◆ Provided text ◆
Generation war is driving California's budget woes

 

By Mike Males

San Francisco Chronicle, 3 March 2003

 

Contrary to short-term analysts, California's $30 billion budget shortfall is not due to recent government overspending exceeding falling tax revenues. The budget crisis results from decades of tax-cutting by my older, wealthier baby-boom generation, which benefited handsomely when we were growing up from the same tax-subsidized services we now refuse to pay for.

 

Long-term California Department of Finance figures detail older Californians' relentless tax-cutting even as our wealth ballooned. In 1970, Californians paid 14% of their incomes in state and local taxes; today, it's just 12%. Meanwhile, our real household incomes (adjusted for inflation) rose from $39,400 in 1969 to $48,500 today.

 

Californians' enrichment over the last three decades was very lopsided. Bureau of the Census reports show real incomes of Californians over age 45 surged 40%, while incomes of residents under age 25 dropped 11%. Older Californians owe our rising opulence in large measure to superior state education and other tax-supported services our poorer parents and grandparents generously funded for us. Until 1970, California primary and secondary schools ranked in the top 10 nationally in per-pupil spending, matching our wealth.

 

Students back then enjoyed free junior colleges and annual university tuition ranging from $150 to $300 (1968 average, in constant 2002 dollars), California Postsecondary Education Commission figures show. We were privileged to attend less crowded, better staffed schools and to graduate from low-tuition universities largely debt-free, ready to buy homes, launch businesses, get rich.

 

Today's legislators who propose cutting education funding exemplify how generous school and university funding helped young people in their day. A few examples: Assembly Republican Leader Dave Cox (UC San Diego, 1961, $206 in annual tuition); Assistant Republican Leader Keith Richman (UC Davis, 1972, $664); ranking budget leader John Campbell (UCLA); and Senate Republican Leader James Brulte (Cal Poly Pomona).

◆ Records provided ◆

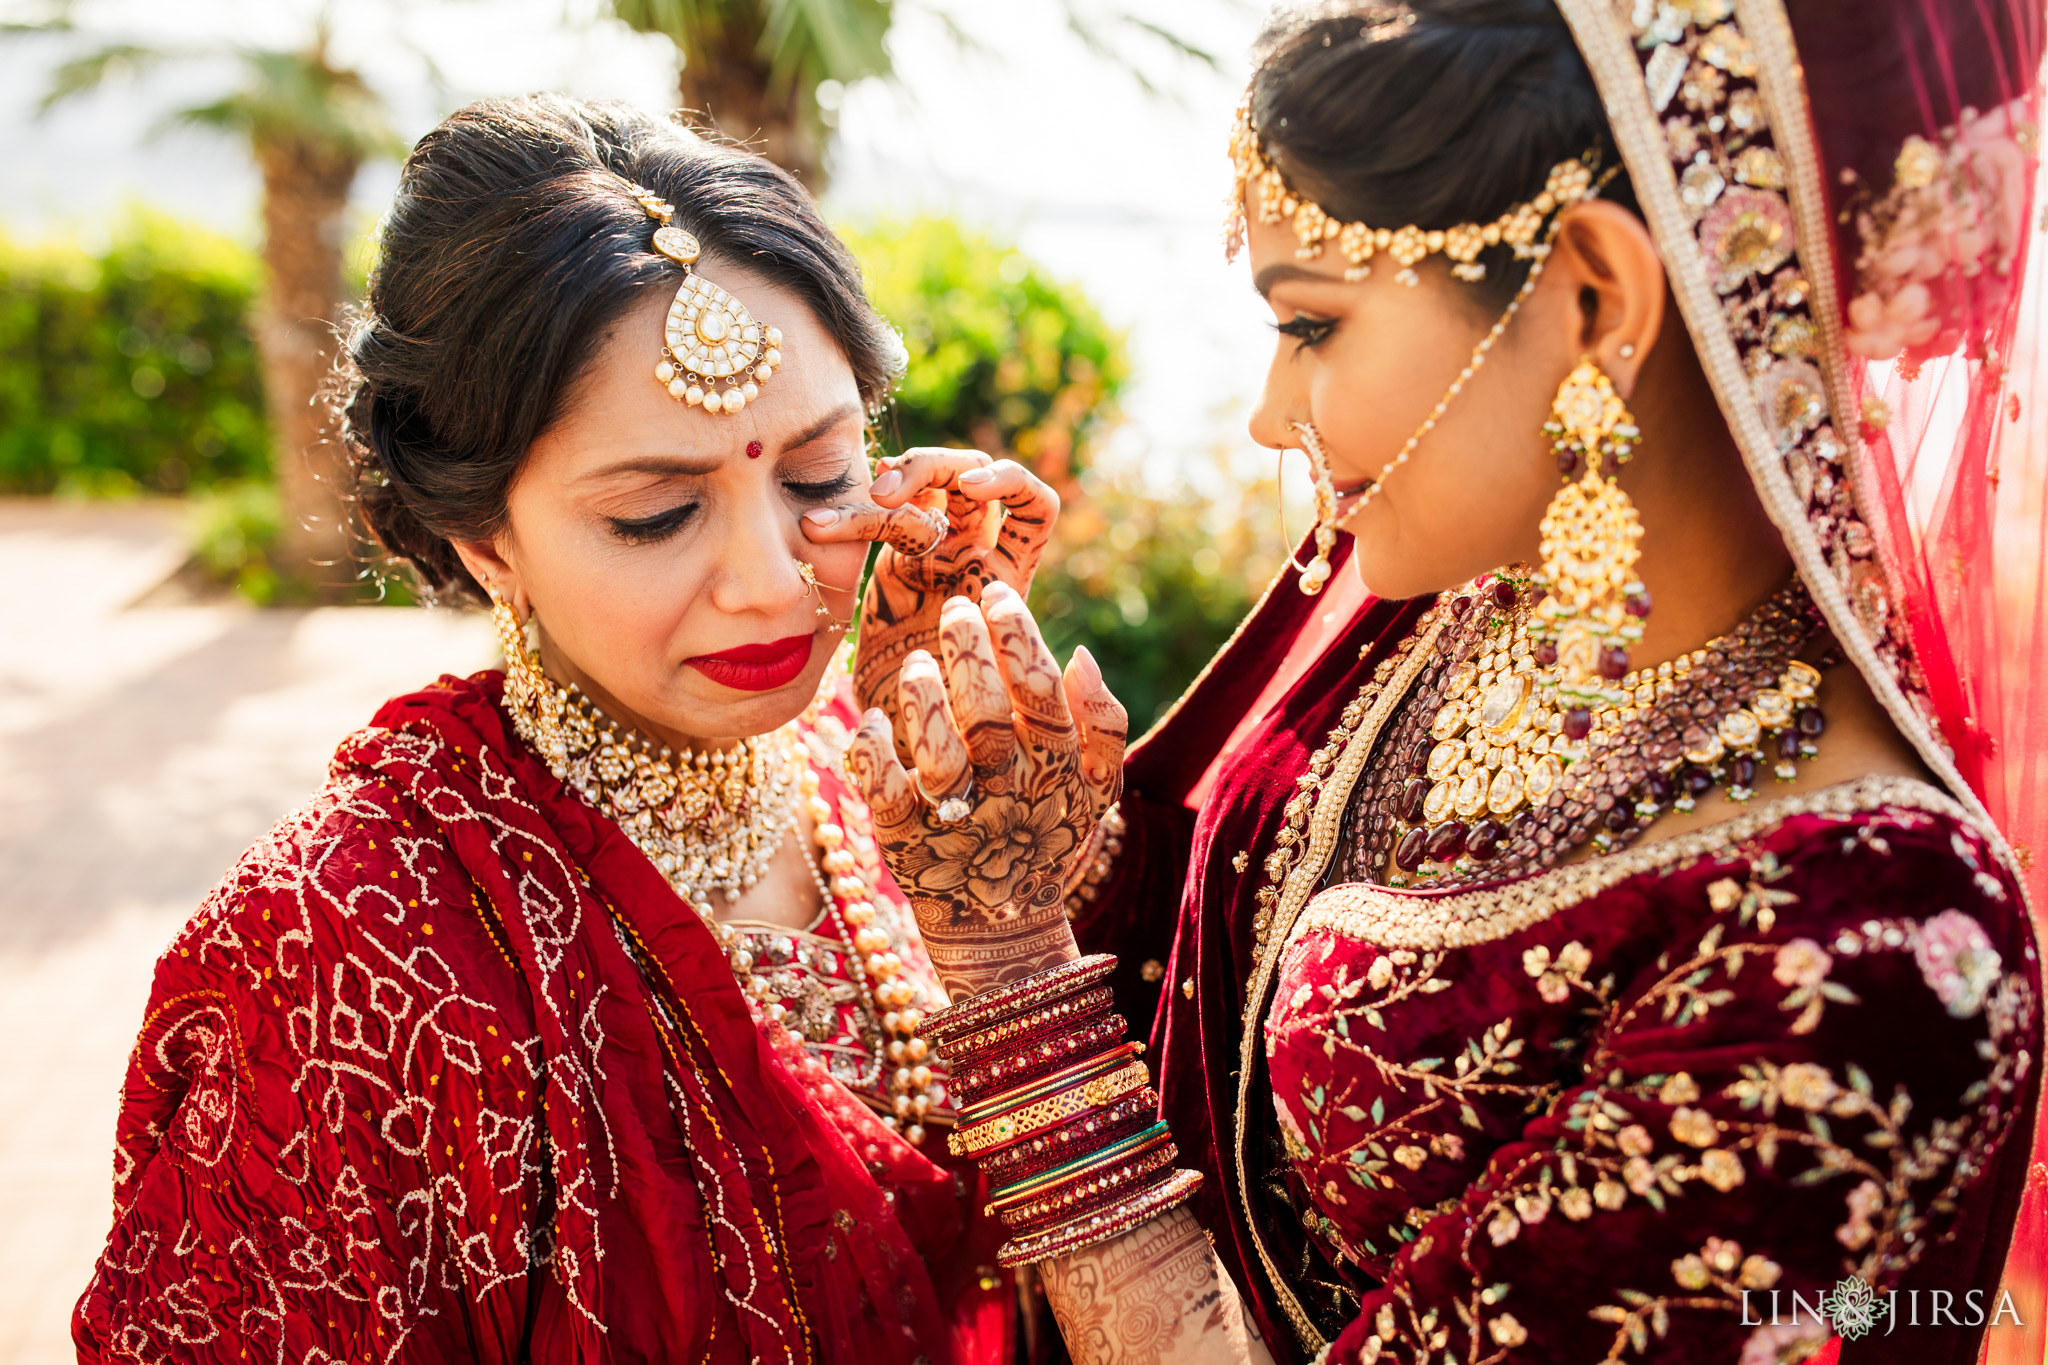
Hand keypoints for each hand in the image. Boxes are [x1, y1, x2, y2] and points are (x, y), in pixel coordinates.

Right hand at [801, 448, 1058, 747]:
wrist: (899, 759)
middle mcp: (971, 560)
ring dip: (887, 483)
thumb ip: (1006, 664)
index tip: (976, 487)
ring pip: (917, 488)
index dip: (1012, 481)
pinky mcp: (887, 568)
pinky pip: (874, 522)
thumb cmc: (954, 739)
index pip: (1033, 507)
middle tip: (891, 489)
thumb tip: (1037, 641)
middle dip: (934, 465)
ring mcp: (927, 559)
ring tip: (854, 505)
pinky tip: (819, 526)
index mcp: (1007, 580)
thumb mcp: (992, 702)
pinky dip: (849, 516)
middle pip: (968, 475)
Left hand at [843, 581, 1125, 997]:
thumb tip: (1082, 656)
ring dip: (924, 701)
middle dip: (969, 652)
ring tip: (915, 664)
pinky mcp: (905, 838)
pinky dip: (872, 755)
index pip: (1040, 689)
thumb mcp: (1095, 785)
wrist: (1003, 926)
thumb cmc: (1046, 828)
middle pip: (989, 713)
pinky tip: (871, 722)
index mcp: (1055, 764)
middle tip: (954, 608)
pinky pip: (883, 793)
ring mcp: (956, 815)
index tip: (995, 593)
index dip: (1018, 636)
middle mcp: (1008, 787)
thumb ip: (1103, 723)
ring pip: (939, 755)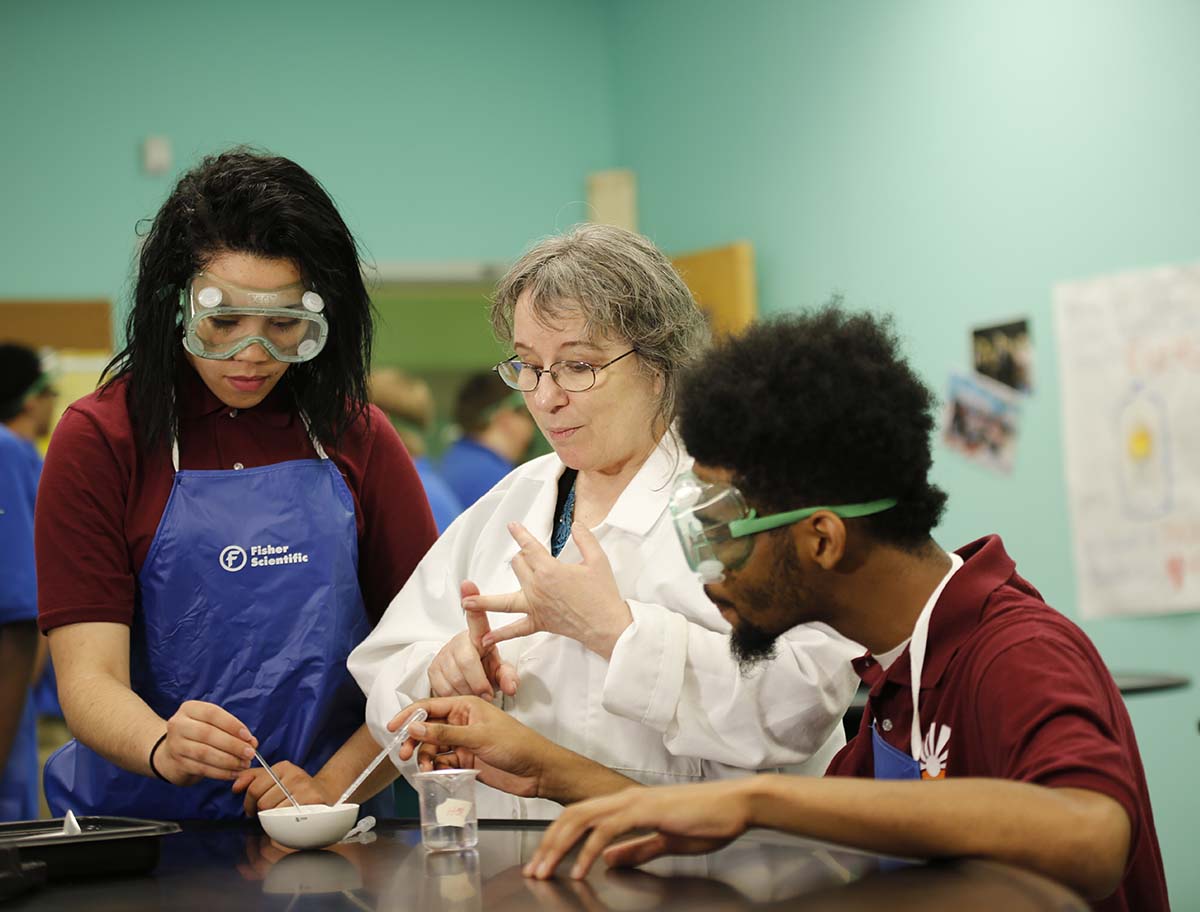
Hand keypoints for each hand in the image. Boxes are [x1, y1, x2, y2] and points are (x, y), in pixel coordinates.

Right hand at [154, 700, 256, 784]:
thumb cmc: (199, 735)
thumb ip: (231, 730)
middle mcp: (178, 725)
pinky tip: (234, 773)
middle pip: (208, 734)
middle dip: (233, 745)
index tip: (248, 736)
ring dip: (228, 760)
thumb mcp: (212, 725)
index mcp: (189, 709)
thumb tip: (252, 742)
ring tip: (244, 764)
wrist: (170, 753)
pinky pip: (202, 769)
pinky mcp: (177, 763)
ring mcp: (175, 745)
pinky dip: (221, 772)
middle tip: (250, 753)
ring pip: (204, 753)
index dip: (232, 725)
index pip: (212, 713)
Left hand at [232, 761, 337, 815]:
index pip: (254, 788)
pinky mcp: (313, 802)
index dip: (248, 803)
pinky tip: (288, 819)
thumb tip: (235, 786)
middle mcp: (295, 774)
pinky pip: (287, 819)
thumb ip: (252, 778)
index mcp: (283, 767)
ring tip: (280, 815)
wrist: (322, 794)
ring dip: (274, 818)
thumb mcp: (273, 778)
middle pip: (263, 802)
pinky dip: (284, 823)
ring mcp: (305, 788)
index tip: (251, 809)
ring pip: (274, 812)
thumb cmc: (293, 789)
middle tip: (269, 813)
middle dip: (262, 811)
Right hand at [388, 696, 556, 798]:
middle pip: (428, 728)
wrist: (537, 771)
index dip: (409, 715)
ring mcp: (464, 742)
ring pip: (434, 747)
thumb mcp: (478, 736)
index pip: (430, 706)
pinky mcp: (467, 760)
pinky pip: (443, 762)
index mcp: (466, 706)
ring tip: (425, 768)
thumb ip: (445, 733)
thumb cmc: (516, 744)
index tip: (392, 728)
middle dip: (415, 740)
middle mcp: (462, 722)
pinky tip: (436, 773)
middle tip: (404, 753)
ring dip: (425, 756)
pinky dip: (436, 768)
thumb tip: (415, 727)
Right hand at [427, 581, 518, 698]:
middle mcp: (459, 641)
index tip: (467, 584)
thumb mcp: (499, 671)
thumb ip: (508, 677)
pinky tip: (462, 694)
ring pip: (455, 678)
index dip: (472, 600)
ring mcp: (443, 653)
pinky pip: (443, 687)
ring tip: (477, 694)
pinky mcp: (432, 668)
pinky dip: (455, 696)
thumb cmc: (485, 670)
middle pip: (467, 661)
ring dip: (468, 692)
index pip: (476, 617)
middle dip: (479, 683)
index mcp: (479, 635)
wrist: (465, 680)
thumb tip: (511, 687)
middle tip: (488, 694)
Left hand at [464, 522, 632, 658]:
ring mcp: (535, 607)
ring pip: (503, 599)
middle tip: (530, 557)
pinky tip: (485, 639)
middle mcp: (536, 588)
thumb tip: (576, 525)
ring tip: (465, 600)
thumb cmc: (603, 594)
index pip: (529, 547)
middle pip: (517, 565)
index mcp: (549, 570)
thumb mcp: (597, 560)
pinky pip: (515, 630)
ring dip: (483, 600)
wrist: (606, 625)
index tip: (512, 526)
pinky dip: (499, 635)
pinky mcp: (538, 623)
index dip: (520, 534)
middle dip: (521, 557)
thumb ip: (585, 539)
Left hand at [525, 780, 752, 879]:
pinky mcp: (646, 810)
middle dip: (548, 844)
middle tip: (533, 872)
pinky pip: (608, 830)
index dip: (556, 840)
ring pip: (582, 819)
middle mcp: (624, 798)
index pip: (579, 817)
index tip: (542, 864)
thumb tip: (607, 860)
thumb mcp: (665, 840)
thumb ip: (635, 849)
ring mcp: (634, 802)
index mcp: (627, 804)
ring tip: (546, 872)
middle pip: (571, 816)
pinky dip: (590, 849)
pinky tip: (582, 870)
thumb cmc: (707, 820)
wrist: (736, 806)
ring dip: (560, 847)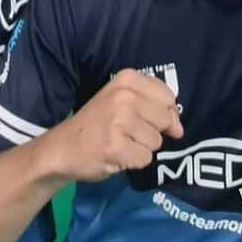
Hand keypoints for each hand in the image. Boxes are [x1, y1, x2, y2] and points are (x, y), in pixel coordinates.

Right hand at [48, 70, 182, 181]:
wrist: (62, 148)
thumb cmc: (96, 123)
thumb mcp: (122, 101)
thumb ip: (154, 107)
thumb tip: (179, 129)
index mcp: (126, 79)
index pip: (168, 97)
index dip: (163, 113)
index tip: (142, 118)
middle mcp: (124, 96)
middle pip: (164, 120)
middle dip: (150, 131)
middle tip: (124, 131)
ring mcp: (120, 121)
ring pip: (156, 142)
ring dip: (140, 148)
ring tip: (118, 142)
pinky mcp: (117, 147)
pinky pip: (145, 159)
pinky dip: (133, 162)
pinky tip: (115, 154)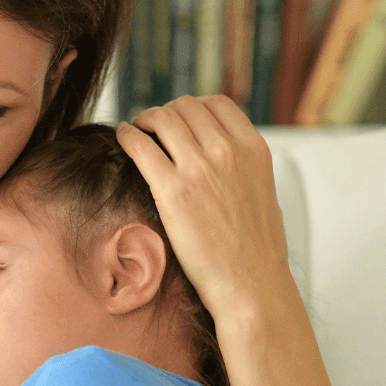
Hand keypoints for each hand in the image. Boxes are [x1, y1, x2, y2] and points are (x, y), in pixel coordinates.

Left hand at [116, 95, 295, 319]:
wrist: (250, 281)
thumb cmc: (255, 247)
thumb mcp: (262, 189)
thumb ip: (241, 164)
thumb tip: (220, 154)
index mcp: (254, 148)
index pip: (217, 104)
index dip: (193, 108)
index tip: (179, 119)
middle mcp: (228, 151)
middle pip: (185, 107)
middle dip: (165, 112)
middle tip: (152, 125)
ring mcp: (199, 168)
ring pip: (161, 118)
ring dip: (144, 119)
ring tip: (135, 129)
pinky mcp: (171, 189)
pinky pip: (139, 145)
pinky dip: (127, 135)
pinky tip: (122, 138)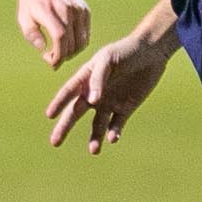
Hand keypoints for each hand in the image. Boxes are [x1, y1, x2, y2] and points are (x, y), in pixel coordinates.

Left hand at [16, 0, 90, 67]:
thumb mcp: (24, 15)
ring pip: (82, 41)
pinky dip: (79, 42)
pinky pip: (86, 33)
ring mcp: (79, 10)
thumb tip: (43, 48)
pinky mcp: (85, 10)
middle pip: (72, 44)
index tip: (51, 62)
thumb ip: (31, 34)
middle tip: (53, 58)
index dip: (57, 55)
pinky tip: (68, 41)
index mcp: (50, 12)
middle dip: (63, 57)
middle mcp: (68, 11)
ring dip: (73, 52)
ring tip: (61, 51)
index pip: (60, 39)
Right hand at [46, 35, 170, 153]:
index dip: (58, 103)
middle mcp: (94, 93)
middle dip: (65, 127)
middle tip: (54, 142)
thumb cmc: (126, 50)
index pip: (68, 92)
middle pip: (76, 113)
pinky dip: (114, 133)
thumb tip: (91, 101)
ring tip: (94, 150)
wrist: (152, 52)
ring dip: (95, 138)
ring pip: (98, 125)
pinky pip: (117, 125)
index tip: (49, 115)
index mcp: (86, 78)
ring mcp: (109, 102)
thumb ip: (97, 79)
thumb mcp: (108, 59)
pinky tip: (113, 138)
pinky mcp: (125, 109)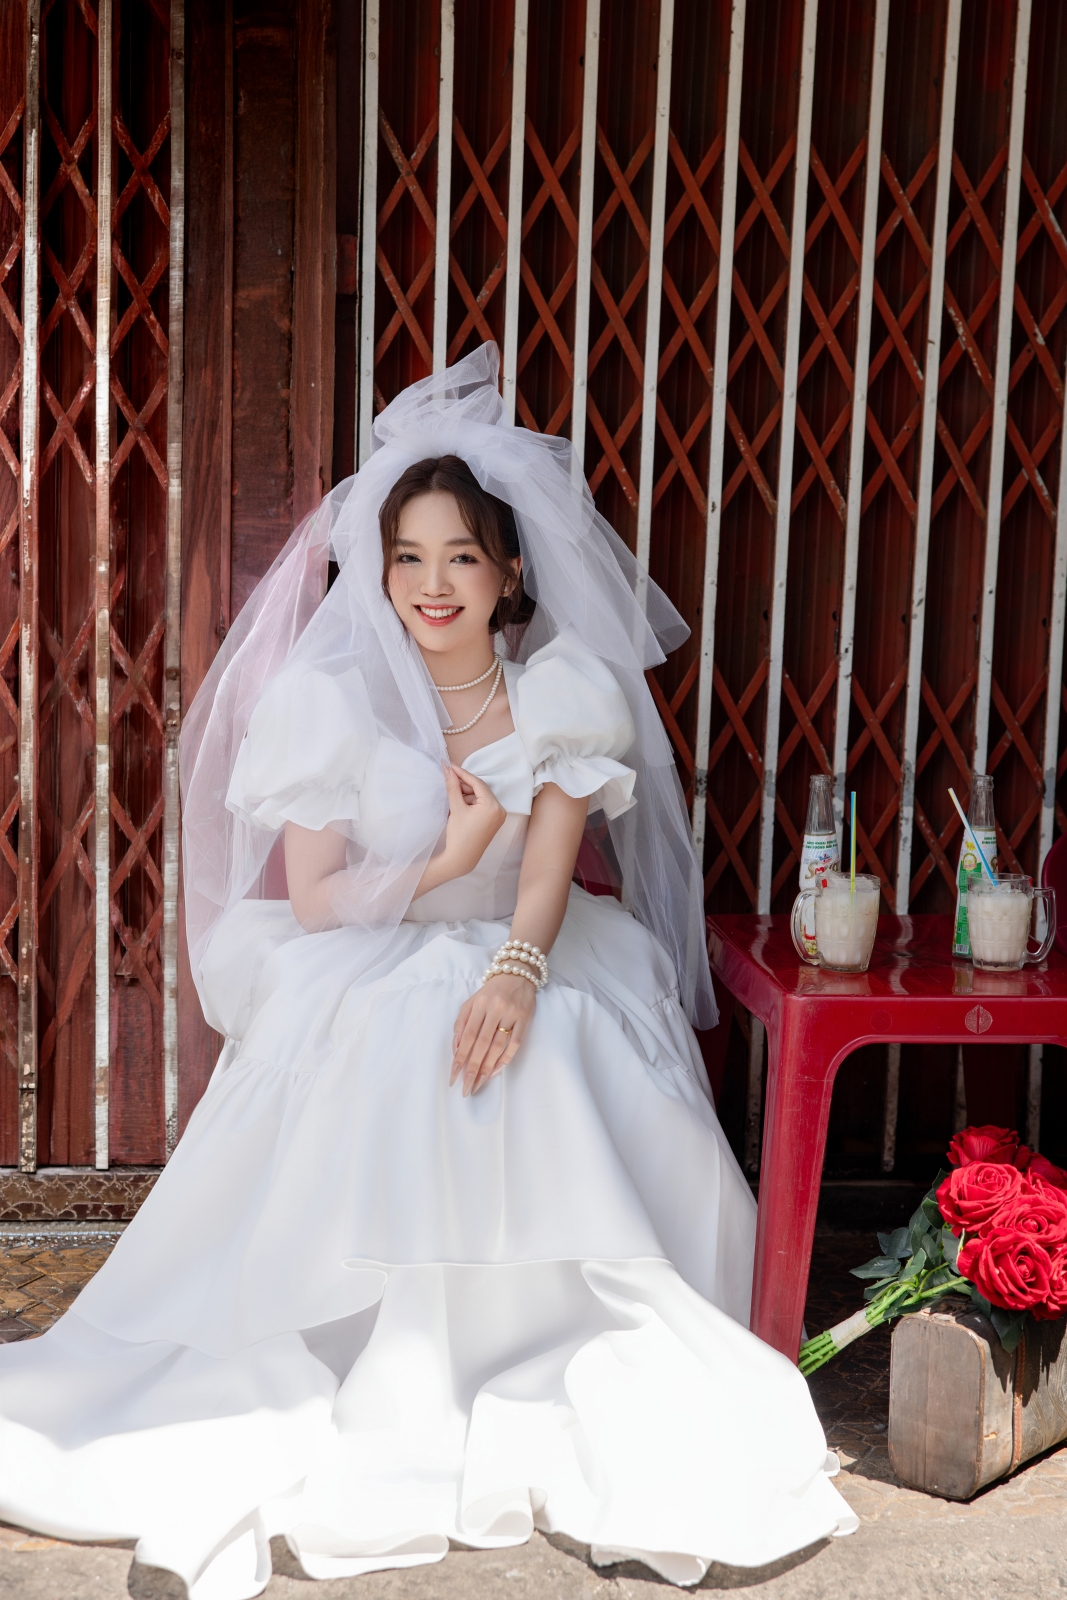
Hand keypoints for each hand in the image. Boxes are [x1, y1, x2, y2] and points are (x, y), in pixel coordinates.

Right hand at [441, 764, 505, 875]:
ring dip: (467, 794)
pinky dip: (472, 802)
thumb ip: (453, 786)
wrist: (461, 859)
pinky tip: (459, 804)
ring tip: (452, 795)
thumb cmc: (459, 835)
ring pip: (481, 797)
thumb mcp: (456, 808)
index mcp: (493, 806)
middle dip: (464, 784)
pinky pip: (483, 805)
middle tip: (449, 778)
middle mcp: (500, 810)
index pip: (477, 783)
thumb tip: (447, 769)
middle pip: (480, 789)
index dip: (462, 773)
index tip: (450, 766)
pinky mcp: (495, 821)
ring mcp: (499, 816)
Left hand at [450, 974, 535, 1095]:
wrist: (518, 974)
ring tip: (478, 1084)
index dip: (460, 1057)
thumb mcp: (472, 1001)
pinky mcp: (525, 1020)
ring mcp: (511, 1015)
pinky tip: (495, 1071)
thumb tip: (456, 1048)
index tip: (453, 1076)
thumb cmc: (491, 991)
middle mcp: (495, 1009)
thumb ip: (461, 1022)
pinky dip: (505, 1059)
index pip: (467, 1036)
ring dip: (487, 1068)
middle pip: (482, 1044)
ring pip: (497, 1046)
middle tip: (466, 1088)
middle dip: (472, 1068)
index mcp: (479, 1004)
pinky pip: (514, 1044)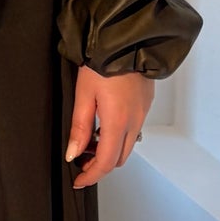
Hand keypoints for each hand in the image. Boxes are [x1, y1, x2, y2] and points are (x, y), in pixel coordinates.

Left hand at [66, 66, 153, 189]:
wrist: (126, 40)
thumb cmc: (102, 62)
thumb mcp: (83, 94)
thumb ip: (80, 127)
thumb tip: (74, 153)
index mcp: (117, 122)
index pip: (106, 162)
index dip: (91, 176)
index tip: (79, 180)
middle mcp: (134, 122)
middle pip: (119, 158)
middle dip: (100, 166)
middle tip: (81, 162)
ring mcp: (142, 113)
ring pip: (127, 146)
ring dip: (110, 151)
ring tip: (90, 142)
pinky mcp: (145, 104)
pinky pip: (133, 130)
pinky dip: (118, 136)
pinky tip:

◆ Prompt A ◆
According to the op-ed on California's budget, what percentage of their incomes did Californians pay in state and local taxes in 1970?
◆ Prompt B ◆
Resume the op-ed on California's budget, starting right after its final sentence.
None of the items are needed here.

◆ Written response A ◆
14%

◆ Written response B ◆
 

Yet, Republican lawmakers, led by Democratic Gov. Gray Davis, propose boosting already high tuition paid by today's students to triple what older generations paid. When it came our turn to foot the bill for tomorrow's students, elders dealt ourselves huge tax relief instead. Census and U.S. Department of Education figures show we pay less than half as much of our incomes to support higher education as our counterparts of 1965.

 

As a result, California children today suffer the nation's most crowded classrooms in schools now funded in the bottom third nationally (and due to fall further). Two-thirds of college and university students carry education debts averaging $17,000 each. Four in 10 students, including 55% of blacks and 58% of Latinos -- bear "unmanageable'' education debt, the USDOE reports. Instead of buying homes and establishing businesses while in their 20s, they'll struggle to pay off loans.

 

How do we rectify this intergenerational rip-off? The math is easy. Restoring California primary and secondary schools' funding to its former high ranking would require additional expenditures of $1,900 for each of 6 million pupils -- $11.5 billion more than now budgeted, DOF comparisons show. Likewise, returning higher education funding to historical parity would require annual tuition cuts of $1,800 per university student, $1,300 per state college student and $500 per junior and community college student, requiring $1 billion more in state funding.

 

Where would this $12.5 billion in "intergenerational education equity'' funding come from? Well, today's elders incessantly extol our superior "moral values'' and "civic virtues'' compared to supposedly selfish modern kids. Let graying Californians match our pieties to our pocketbooks.

 

I propose an "intergenerational equity tax'' to erase the shortfall. Incorporating progressive schedules, it would impose an average 3% tax increase on the incomes of Californians age 45 and older, earmarked to restore education funding to levels sustained for a century before 1970. We can afford it. The total income of Californians 45 and older ($413 billion in 1999) equals the entire gross domestic product of Australia.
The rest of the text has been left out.